Bill Watson
- Birth name: William Sinclair Watson
- Date of birth: 7 January 1949 (age 76)
- Place of birth: Edinburgh, Scotland

Rugby union career
- Position(s): No. 8

Amateur team(s)
- Years: Team / Apps / (Points)
- Boroughmuir /  / ()

Provincial / State sides
- Years: Team / Apps / (Points)
- Edinburgh District /  / ()

International career
- Years: Team / Apps / (Points)
- 1971: Scotland 'B' / 1
- 1974-79: Scotland / 10 / (0)

= Bill Watson (rugby union) =

Scotland international rugby union player

Bill Watson (born 7 January 1949) is a former Scotland international rugby union player.

==Rugby union career==
===Amateur career===
Watson played for Boroughmuir.

===Provincial career===
He played for Edinburgh District.

===International career===
Watson was capped by Scotland 'B' once against France 'B' in 1971.

He played for Scotland ten times, from 1974 to 1979. He was the Boroughmuir club's second Scotland international player (after Ken Ross in 1961).

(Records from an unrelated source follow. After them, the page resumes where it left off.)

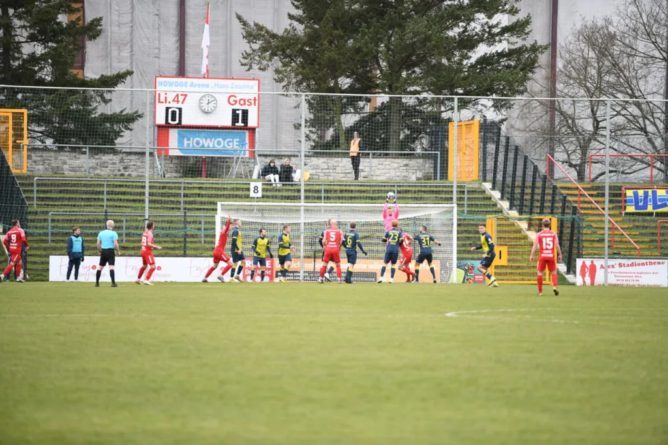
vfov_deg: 6.9
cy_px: 222
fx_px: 3710
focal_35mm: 200
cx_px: 334
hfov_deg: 10.3
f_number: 2.8
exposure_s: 1/2500
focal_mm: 200
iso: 1400
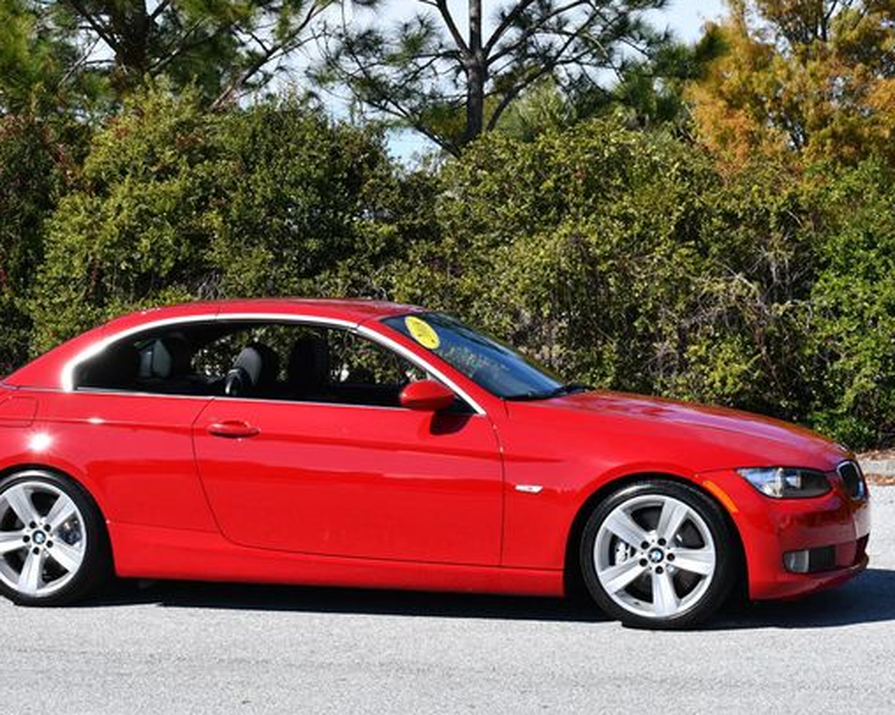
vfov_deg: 17.1
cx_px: 374
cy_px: 365
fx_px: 2383
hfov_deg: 21.3
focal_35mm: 90
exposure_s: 1/250
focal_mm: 38
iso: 100
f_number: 8
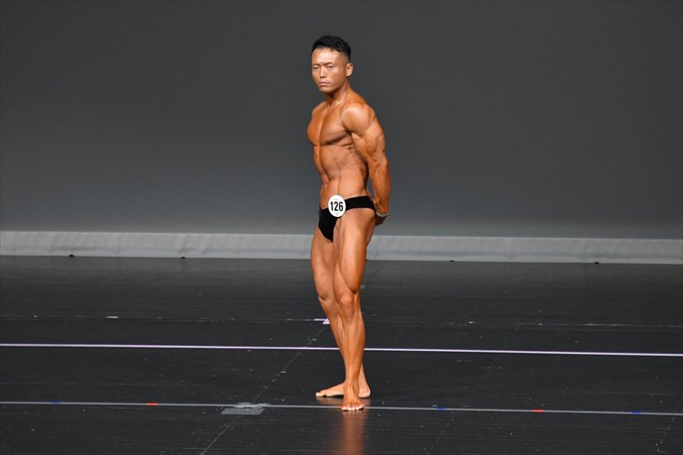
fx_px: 6542
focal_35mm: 345
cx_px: 342
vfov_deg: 4.0
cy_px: 228
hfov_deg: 6.0
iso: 4000
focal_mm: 230
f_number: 5.6
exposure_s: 1/400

===Administrative career===
Watson was a Director and then Chief Executive at the Scottish Rugby Union from 2000 to 2003. He was sacked as Chief Executive in 2003 as part of management shake-up. It came after under-performance from the national team and the professional clubs. Earlier that year Glasgow Warriors lost Jason White to Sale Sharks with Watson admitting that the Warriors could not compete with the English club in the cash stakes.

He was a Director at Boroughmuir from 2012 to 2019. He handed over the role of director of finance to Alice Shek in 2018, becoming vice president of the club.

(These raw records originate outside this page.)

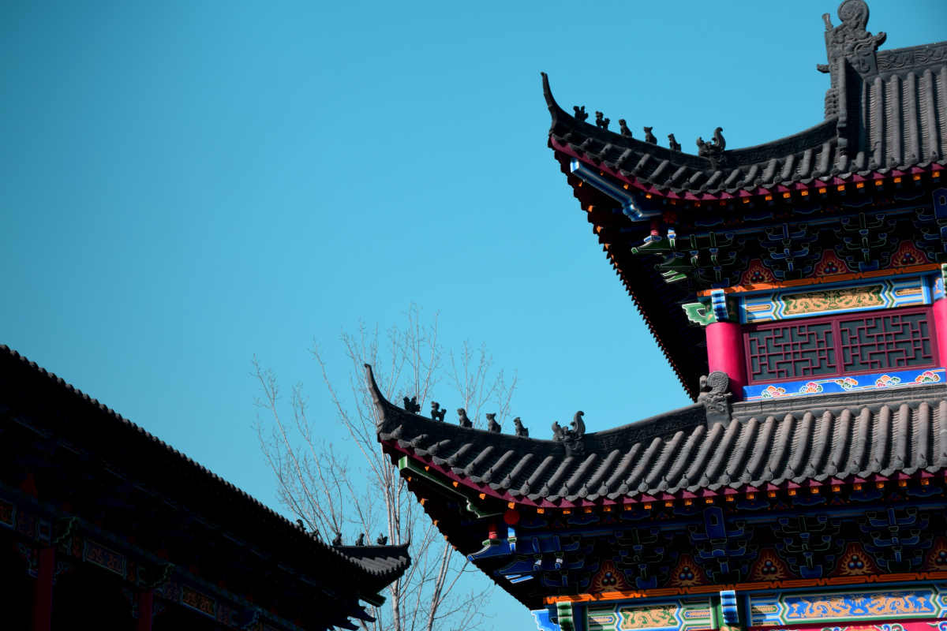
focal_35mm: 78
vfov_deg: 17.5
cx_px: 474
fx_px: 2052
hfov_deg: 26.0
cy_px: 316
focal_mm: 52
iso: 200
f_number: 9
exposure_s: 1/320
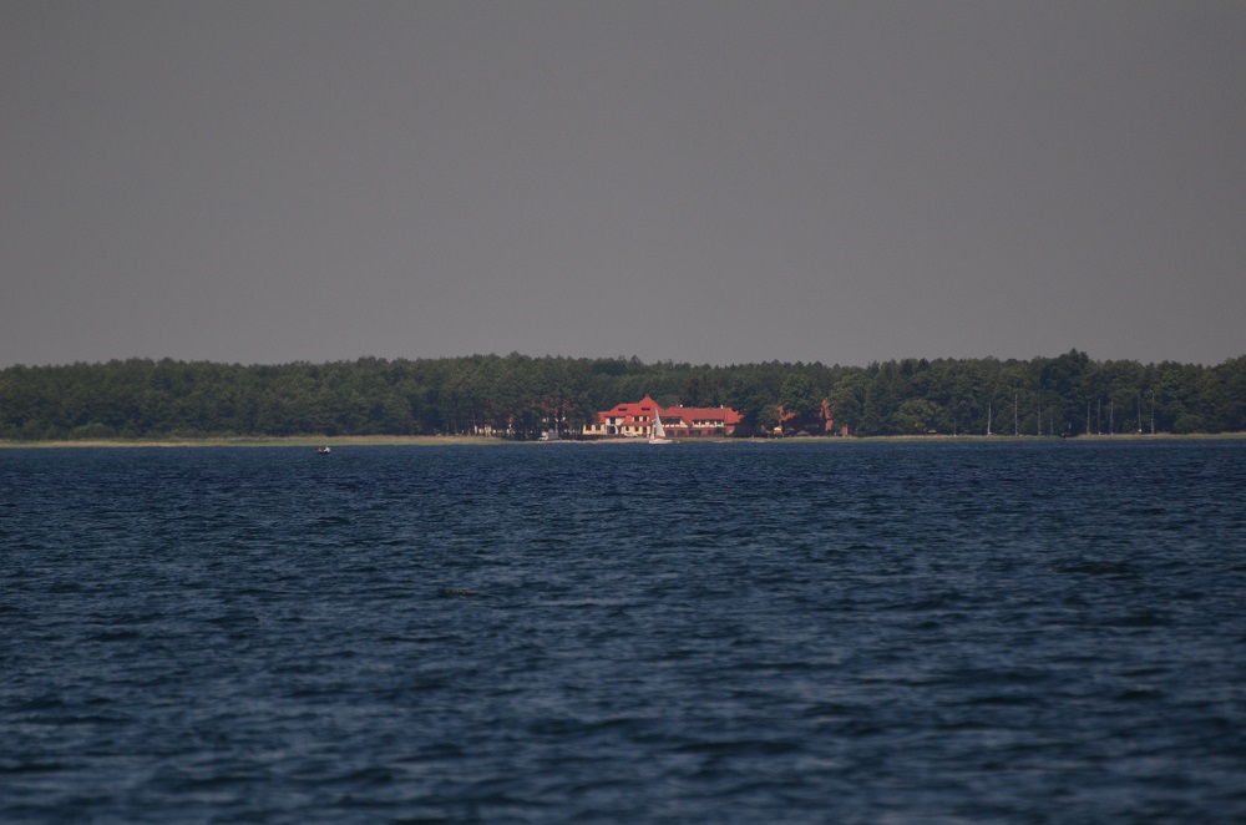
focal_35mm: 450
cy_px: 412
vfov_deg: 3.0
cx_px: 623
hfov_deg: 4.6
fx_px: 15540
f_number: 5.6
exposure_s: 1/8000
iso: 560
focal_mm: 300
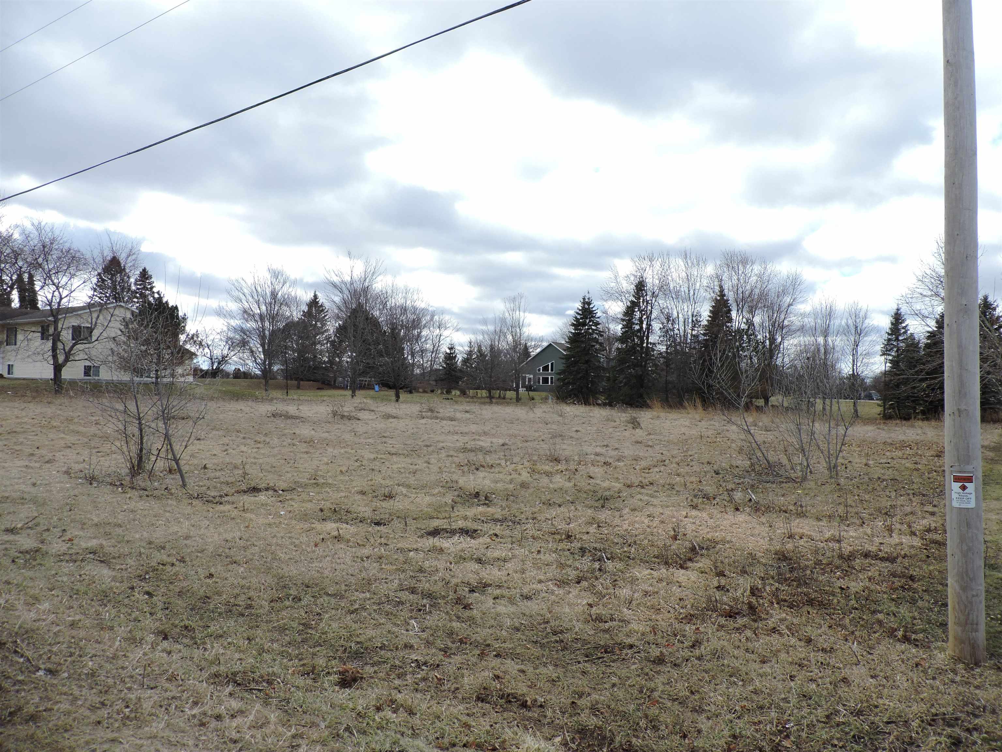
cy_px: 376
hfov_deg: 71.6
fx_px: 695
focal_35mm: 24
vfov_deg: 56.8
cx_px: 501
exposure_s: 1/1000
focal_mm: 4.3
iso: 100
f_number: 3
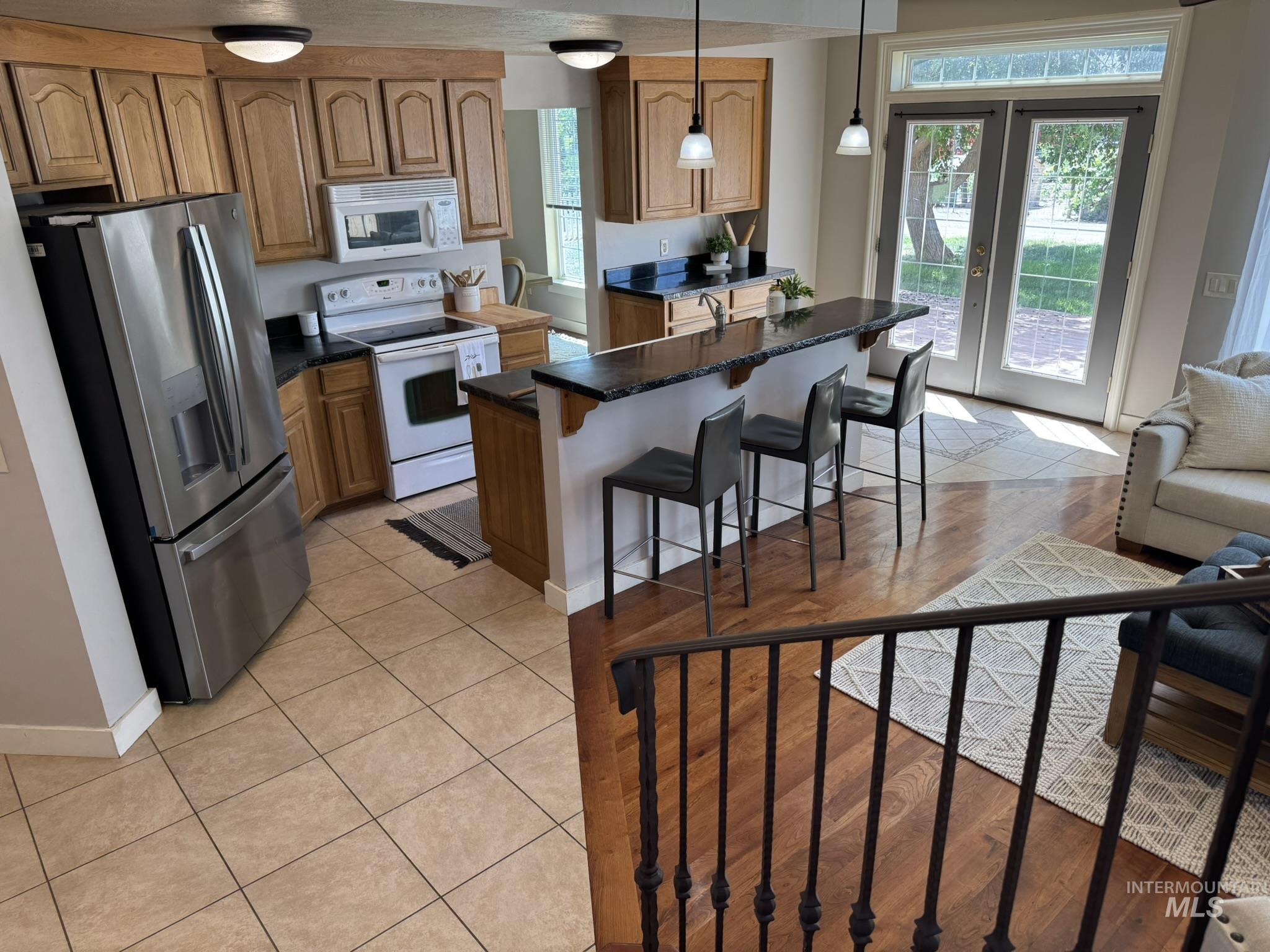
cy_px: 476
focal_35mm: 24
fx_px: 881
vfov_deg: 56.8
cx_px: 635
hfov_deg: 71.6
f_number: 1.78
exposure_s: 1/120
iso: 100
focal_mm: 6.76
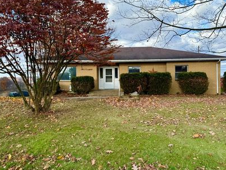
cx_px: 118
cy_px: 78
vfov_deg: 46.8
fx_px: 196
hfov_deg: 59.9
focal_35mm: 30
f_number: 1.78
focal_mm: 6.76
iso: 100
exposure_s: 1/1522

It was while Watson was a director of the club that Boroughmuir instigated the Bill Watson Youth Rugby Bursary Programme. It was backed by the Microtech Group in a four-year deal. It was to cover all the costs of playing rugby for the youngsters, including touring. Watson stated:

I’m delighted that we can actively support the next generation of talented young people to get as much enjoyment out of rugby as I have, without any financial worries. The support from Microtech Group will go a long way in helping our young talent to fulfill their potential, whether that’s playing rugby for pleasure or going on to play the game professionally.

==Family==
Watson's brother George Watson played as Lock. He also played at Boroughmuir and was capped by Edinburgh District. Unlucky not to receive a full senior cap for Scotland, he was named in Alan Lorimer's selection for Scotland's best uncapped team.